BBC Radio 1 Live Lounge
Charli XCX’s excellent album Sucker found the semi-obscure electronic artist confidently rebranding herself as a full-fledged pop star, wearing her bubblegum punk influences proudly on her sleeve. Perhaps, then, it’s appropriate that she picked fellow pop royalty Taylor Swift’s girl-power anthem “Shake It Off” to cover in the BBC Live Lounge this week. Charli wisely jettisons Swift’s trademarked “this sick beat” line in the spoken-word bridge, along with pretty much all of the shiny production bells and whistles from the original track, presenting instead a lean, mean, drum and bass version that would make The Clash blush. Stick clicks, yelping vocals, a healthy dose of handclaps, and a snarling guitar solo turns Charli’s version into something you could expect to hear an unknown indie act rip through in a dingy Brooklyn club rather than reverberating through Madison Square Garden. I’ll go on record as saying “Shake It Off” was the track that made me turn from a Taylor Hater to a Swift fan, but I think I rather prefer this version.
Beech Coma Vol. 3
Jr. is one of those bands that is pretty difficult to get information about. Googling their name is an exercise in search engine frustration, and when you do manage to track them down, they’ve only got a relatively obscure Facebook page and Twitter handle. In fact, I first found my way to the few songs on their Soundcloud account after Ed Droste of Grizzly Bear tweeted about them a few weeks ago. But what I discovered there was absolutely delightful; at once both breezy and immediate, the L.A. trio’s sound combines clear, lush vocal harmonies over reverb-laden guitar and clicky dance beats. Think Vampire Weekend by way of The Beach Boys.

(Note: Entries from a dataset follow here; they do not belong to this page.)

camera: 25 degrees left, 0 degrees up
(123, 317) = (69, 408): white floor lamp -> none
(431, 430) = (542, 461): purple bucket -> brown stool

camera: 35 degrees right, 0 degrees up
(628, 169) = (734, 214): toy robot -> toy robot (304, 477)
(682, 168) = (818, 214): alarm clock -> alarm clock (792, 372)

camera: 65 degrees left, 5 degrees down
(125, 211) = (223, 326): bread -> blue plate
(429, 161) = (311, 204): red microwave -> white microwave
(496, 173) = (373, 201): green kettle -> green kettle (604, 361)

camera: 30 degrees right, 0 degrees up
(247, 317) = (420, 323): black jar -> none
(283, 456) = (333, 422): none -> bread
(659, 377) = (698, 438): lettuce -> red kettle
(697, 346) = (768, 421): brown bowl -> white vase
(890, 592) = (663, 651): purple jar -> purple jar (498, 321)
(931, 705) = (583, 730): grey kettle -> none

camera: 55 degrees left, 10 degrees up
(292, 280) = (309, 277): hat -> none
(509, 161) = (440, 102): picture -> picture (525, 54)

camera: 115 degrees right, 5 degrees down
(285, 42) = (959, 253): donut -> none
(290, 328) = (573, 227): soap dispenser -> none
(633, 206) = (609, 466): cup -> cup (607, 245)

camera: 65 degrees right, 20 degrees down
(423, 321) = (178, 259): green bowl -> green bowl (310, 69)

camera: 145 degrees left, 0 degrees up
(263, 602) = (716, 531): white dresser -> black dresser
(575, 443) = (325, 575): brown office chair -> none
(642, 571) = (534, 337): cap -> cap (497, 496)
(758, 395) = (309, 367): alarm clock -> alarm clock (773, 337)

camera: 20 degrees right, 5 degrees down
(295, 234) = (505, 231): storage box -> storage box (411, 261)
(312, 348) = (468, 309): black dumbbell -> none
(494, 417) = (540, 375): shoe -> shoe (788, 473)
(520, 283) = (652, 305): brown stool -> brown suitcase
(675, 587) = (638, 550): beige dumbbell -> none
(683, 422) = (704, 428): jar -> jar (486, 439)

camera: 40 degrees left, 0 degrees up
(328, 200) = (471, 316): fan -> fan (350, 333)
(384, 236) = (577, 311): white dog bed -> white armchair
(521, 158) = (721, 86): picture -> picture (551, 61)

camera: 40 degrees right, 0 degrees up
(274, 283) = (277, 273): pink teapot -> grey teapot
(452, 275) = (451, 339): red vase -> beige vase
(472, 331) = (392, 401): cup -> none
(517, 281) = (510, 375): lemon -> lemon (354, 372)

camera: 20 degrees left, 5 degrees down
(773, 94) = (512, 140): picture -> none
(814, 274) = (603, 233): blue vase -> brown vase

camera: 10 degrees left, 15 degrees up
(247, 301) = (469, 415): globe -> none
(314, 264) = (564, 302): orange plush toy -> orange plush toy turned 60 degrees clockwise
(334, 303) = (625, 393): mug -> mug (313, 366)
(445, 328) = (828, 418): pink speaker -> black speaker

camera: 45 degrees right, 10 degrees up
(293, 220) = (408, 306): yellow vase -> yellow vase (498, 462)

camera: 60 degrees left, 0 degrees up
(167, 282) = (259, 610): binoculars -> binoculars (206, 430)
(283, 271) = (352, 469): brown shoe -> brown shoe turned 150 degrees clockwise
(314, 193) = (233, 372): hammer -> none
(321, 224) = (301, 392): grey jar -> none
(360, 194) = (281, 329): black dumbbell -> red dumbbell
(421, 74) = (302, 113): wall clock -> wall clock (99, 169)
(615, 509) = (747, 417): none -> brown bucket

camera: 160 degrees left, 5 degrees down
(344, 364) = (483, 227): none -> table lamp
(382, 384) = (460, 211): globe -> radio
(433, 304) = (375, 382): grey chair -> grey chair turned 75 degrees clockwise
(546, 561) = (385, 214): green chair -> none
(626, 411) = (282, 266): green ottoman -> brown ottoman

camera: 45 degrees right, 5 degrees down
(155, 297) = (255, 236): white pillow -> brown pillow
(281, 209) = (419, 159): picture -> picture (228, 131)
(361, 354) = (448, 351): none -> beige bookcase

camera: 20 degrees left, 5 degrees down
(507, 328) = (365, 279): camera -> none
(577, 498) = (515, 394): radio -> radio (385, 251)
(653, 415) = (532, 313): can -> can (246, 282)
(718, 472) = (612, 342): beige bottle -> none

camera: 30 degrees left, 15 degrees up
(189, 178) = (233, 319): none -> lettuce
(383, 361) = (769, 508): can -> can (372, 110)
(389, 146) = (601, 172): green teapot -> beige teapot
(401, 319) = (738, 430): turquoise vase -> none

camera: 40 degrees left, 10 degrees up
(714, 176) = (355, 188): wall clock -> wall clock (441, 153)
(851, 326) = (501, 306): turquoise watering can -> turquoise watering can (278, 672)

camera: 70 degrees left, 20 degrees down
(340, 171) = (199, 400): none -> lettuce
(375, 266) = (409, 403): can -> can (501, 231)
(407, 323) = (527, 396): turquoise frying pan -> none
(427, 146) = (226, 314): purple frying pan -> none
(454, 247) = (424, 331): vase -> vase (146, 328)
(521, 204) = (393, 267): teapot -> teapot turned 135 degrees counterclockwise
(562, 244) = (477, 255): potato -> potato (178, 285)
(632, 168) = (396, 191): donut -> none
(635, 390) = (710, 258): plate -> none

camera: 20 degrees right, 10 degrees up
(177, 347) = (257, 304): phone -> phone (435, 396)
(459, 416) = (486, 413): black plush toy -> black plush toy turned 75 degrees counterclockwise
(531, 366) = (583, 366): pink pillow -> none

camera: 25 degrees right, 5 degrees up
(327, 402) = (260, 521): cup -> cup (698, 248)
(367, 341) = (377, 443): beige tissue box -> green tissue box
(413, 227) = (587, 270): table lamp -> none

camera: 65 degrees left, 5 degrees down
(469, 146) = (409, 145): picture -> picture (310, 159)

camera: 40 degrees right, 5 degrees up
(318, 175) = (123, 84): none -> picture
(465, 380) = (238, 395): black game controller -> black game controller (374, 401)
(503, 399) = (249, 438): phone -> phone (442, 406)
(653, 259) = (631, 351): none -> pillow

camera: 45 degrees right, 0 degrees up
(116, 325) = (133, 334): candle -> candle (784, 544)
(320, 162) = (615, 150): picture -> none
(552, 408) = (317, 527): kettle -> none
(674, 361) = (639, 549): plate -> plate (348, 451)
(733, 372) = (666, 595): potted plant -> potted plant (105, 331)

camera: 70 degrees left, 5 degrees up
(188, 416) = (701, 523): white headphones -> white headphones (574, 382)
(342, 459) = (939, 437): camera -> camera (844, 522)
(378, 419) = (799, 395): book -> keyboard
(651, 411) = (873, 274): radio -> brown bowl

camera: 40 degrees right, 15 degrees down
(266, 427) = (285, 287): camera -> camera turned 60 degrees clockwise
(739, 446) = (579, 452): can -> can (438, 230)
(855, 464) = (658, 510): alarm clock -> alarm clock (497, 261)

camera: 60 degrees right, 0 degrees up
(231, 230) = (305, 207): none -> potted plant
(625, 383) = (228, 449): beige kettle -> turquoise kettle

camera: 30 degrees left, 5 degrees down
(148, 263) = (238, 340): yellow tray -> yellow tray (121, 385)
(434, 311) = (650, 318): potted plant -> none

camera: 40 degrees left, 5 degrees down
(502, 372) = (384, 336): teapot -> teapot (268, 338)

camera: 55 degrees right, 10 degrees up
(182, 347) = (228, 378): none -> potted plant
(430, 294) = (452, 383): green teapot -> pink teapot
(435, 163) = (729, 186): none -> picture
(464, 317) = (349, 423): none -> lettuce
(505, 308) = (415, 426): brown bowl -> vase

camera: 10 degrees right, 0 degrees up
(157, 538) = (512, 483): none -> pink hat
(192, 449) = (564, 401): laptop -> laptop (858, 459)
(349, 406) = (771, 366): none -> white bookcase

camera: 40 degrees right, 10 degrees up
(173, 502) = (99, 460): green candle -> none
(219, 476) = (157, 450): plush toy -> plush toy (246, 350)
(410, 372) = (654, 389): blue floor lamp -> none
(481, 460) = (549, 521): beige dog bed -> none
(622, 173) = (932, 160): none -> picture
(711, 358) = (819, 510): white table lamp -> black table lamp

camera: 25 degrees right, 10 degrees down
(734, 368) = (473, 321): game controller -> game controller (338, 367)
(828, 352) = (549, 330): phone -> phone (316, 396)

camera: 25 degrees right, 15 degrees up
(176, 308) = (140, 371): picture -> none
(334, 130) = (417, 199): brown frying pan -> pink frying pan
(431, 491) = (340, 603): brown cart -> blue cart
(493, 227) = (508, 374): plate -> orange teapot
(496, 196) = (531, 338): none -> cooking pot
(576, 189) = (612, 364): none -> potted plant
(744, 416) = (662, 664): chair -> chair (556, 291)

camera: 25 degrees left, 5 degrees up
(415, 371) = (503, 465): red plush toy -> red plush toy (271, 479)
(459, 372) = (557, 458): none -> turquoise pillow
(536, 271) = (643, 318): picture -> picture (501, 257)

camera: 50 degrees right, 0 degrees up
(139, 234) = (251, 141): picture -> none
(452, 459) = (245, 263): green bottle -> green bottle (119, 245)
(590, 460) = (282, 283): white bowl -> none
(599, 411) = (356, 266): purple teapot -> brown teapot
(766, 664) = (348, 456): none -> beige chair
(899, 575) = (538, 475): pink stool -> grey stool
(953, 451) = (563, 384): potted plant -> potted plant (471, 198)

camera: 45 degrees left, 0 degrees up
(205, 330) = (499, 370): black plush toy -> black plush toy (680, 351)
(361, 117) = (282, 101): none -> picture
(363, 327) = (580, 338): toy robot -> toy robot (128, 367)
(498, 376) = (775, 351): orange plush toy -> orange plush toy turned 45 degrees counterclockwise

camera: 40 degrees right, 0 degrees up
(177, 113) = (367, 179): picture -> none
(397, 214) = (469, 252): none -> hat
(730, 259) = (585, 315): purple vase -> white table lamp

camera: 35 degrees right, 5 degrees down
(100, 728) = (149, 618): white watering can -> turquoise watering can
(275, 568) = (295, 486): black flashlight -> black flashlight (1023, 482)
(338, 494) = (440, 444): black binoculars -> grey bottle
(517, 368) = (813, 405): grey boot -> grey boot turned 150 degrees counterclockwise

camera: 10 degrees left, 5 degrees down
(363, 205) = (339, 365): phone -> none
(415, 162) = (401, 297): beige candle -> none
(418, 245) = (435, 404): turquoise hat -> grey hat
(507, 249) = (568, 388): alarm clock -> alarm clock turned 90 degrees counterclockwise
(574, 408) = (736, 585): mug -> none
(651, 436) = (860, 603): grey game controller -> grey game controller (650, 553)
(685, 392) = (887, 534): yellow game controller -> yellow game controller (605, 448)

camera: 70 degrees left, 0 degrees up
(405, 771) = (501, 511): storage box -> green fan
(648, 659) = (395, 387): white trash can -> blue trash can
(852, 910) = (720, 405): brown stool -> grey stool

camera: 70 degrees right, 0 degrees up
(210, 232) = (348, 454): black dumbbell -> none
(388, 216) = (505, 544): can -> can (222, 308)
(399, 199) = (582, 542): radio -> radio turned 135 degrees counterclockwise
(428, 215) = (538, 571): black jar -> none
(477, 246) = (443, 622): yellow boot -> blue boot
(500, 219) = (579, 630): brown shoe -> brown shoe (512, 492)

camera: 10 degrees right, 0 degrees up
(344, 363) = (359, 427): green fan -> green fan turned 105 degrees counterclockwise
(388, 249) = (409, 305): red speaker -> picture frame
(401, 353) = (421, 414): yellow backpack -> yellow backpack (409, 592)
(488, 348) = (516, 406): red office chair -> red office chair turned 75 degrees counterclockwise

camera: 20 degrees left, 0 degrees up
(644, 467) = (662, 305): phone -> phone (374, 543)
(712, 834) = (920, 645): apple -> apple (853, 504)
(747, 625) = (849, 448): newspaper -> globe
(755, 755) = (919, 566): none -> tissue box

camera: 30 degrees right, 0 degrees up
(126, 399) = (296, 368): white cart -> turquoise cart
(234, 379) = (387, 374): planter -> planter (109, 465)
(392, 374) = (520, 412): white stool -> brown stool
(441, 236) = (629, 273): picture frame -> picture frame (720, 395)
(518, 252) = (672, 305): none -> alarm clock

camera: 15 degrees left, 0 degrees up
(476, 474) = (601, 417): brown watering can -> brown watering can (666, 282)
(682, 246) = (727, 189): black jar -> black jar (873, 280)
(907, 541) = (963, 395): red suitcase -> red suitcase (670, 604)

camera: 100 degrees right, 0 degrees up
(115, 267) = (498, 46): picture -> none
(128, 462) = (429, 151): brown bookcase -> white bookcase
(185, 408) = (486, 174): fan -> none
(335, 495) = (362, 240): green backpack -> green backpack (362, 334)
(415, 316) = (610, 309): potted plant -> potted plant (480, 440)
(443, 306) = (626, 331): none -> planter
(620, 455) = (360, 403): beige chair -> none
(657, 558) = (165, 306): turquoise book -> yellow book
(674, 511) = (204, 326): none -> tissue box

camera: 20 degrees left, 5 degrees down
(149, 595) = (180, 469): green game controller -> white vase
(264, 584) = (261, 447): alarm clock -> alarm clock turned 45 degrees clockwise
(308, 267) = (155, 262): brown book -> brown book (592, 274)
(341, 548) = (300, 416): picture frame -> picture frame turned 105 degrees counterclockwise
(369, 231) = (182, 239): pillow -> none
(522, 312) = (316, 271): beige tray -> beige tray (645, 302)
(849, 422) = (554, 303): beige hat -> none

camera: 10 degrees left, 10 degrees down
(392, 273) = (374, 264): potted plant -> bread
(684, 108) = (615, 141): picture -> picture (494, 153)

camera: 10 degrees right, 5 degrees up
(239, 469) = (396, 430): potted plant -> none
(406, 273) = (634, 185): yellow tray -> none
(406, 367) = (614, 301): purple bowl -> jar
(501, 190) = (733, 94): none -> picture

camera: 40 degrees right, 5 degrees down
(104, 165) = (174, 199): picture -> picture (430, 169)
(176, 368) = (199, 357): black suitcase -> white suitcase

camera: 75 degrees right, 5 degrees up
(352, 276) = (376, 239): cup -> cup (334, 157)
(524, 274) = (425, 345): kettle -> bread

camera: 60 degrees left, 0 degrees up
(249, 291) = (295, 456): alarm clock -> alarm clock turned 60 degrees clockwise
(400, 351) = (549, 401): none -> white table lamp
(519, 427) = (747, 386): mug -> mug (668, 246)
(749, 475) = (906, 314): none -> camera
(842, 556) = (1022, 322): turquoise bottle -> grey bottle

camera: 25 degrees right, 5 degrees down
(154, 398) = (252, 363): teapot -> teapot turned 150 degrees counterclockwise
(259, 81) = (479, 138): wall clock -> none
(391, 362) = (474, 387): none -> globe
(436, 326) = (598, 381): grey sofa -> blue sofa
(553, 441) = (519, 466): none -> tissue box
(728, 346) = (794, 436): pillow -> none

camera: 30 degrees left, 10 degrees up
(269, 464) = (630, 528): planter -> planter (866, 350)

This week, London-based DIY label Beech Coma released a compilation featuring contributions by “fab new bands,” including a new track from Jr. titled “The Caller.” It’s a breezy, introspective cut, with spacy piano, funky guitar, and (without hyperbole) some of the prettiest vocal harmonies I’ve ever heard. We’ve spent the weekend getting blasted by snow and freezing temperatures, but “The Caller” makes it somewhat easier for me to close my eyes and daydream about flying down the sun-soaked PCH in a vintage convertible with my girl next to me. The band has demonstrated in a very short amount of time just how much potential they have, and I’m very eagerly anticipating an album announcement from them.